Saturday before Angela arrived I cut flowering quince and pussy willow branches to force into bloom.  The pussy willows are already beautiful; they have been sitting on the kitchen table, soaking up heat from the oven and drinking lots of water.  Lovely pink and grey pussies are out.  I pick off the curving brown, loose, hard outer covers from the flowers–they are like small claws falling off as they bloom.

The quince branches spend part of the day on the dining room table and then the nights out on the porch because Pounce is a little too fond of water.  He would tip the whole container over to get some in the night.  The buds are swelling slowly.

Number of Pounds Gone in 2009

29 Jan

Yeah, I know Angela has been hogging attention with her incredible adventures getting to athletic Wolverine status.

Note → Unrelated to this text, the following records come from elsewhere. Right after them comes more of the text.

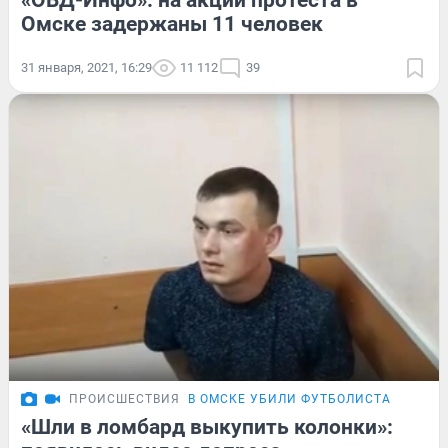
«ОВД-Инфо»: на акции протеста в
Омске задержаны 11 человек
31 января, 2021, 16:29
11 112
39
ПРОИСШЕСТВИЯ
В ОМСКЕ УБИЛИ ФУТБОЛИСТА
«Шли в ломбард выкупить колонки»: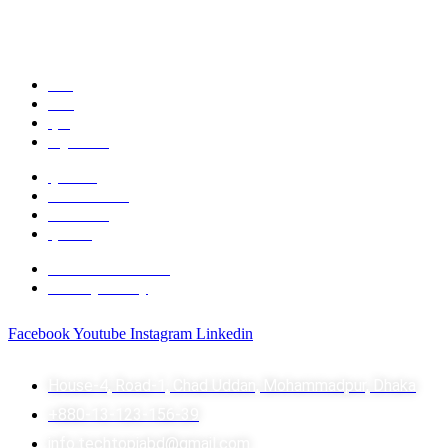
এক নজরেঃ
কোর্স
স্টোর
ব্লগ
ইভেন্ট নিউজ
ড্যাশবোর্ড
আমাদের সম্পর্কে
আমাদের টিম
ক্যারিয়ার
Terms of Service
Privacy Policy
ফলো করুনঃ
Facebook
Youtube
Instagram
Linkedin
যোগাযোগঃ
House-4, Road-1, Chad Uddan, Mohammadpur, Dhaka
+880-13-123-156-39
info.techtopiabd@gmail.com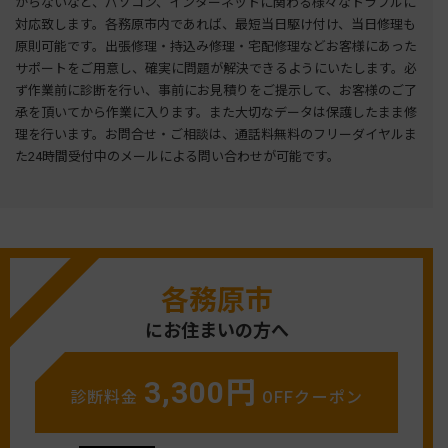
がらないなど、パソコン、インターネットに関わる様々なトラブルに
対応致します。各務原市内であれば、最短当日駆け付け、当日修理も
原則可能です。出張修理・持込み修理・宅配修理などお客様にあった
サポートをご用意し、確実に問題が解決できるようにいたします。必
ず作業前に診断を行い、事前にお見積りをご提示して、お客様のご了
承を頂いてから作業に入ります。また大切なデータは保護したまま修
理を行います。お問合せ・ご相談は、通話料無料のフリーダイヤルま
た24時間受付中のメールによる問い合わせが可能です。
各務原市
にお住まいの方へ
3,300円
診断料金
OFFクーポン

But let it be known that I, too, got rid of quite a bit of poundage this past year.

It just was not on me.

It was in my house.

Most of what I ditched were books and periodicals and paper.  But there were  a few folding chairs and clothes in there, too. And yes, I kept track.

Grand total for the year: 473.25 pounds of stuff exited our door.  That is a conservative estimate.  I did not count the mail we threw away, or the trash, daily and weekly stuff like that.  This is stuff I had held onto, some of it for decades.

So yay for me.

January of last year I threw away 45 pounds.  This year so far only 13.

Got to get to work.

Back on My Feet

1 Oct

The train arrived home six hours late a week ago Monday.  I then caught the nasty cold the girl caught from Uberimma’s son # 2 and felt like a steer who had been hit in the head with a hammer all the rest of the week.  My mother came to visit–yay!–and stayed two nights while she attended a reunion event during the day.  She brought lots peaches.  Eight friends whom we have not seen for ever so long also came for supper one night while Mom was here, and then to stay after she left. Lots and lots of cooking.  We are so happy to have them here!  Oh, and I worked a short part-time job last week also at a friends’ request.  It was very icky work packing up an incredibly overstuffed, filthy apartment for a man who is quite ill.  She is helping take care of him, though I doubt he sees it that way.

Now that job is done, the cold is mostly vanquished.  Still no hard frost so I am using lots out of the garden to cook very large suppers.  Just need more sleep.